Matzeliger's invention was described as "the greatest forward step in the shoe industry," and "the most important invention for New England." according to the church bulletin of The First Church of Christ (the same church that took him as a member) as part of a commemoration held in 1967 in his honor.
After five years of work, Matzeliger obtained a patent for his invention of an automated shoe laster in 1883. A skilled hand laster could produce 50 pairs in a ten-hour day. Matzeliger's machine could produce up to 700 pairs of shoes a day, cutting shoe prices across the nation in half.
Because of the color of his skin, he was not mentioned in the history books until recently. In fact, contemporaries referred to him as the "Dutch nigger" and his machine as the "niggerhead laster," a term used in the apparel industry at the time for a certain type of fabric.
Matzeliger sacrificed his health working exhausting hours on his invention and not eating over long periods of time. He caught a cold which quickly developed into tuberculosis. His early death in Lynn, Massachusetts from this disease meant he never saw the full effect of his invention. He died on August 24, 1889, three weeks shy of his 37th birthday.
Before mechanization, shoe lasters held great power over the shoe industry would hold work stoppages without regard for their fellow workers' desires, resulting in long periods of unemployment for them.
Matzeliger was born on a coffee plantation in Dutch Guiana, now Suriname. His father, Ernst Matzeliger, was a third generation Dutchman of German descent living in the Dutch Guiana capital city of Paramaribo. He owned and operated the Colonial Shipworks that had been in his family for three generations.
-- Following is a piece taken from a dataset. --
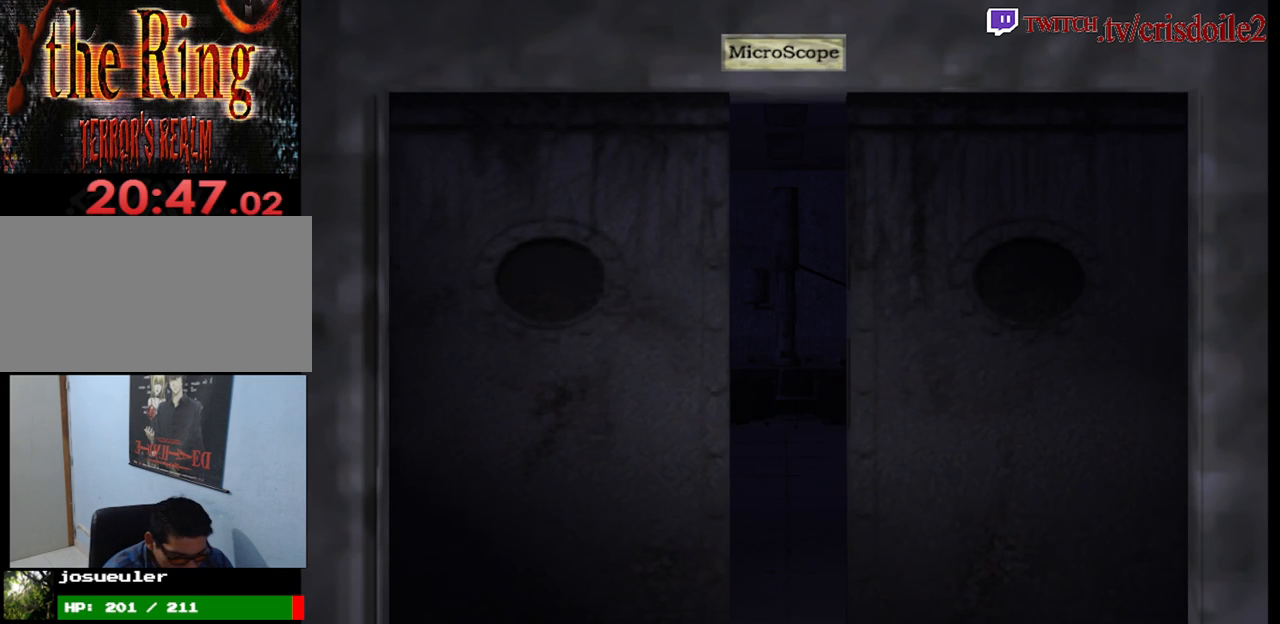
{"buttons": [], "left_stick": "center", "events": [[167, "CIRCLE", "down"], [367, "CIRCLE", "up"]]}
His mother was a house slave of African descent; she lived on the plantation of which his father was the owner for a time.
At the age of ten, Matzeliger was apprenticed in the Colonial Ship Works in Paramaribo, where he demonstrated a natural aptitude for machinery and mechanics.
Matzeliger left Dutch Guiana at age 19, and worked as a mechanic on a Dutch East Indies merchant ship for several years before settling in Philadelphia, Pennsylvania, where he first learned the shoe trade. By 1877, he spoke adequate English (Dutch was his native tongue) and moved to Massachusetts to pursue his interest in the shoe industry.
A 29-cent US postal stamp was issued on September 15, 1991, in honor of Matzeliger.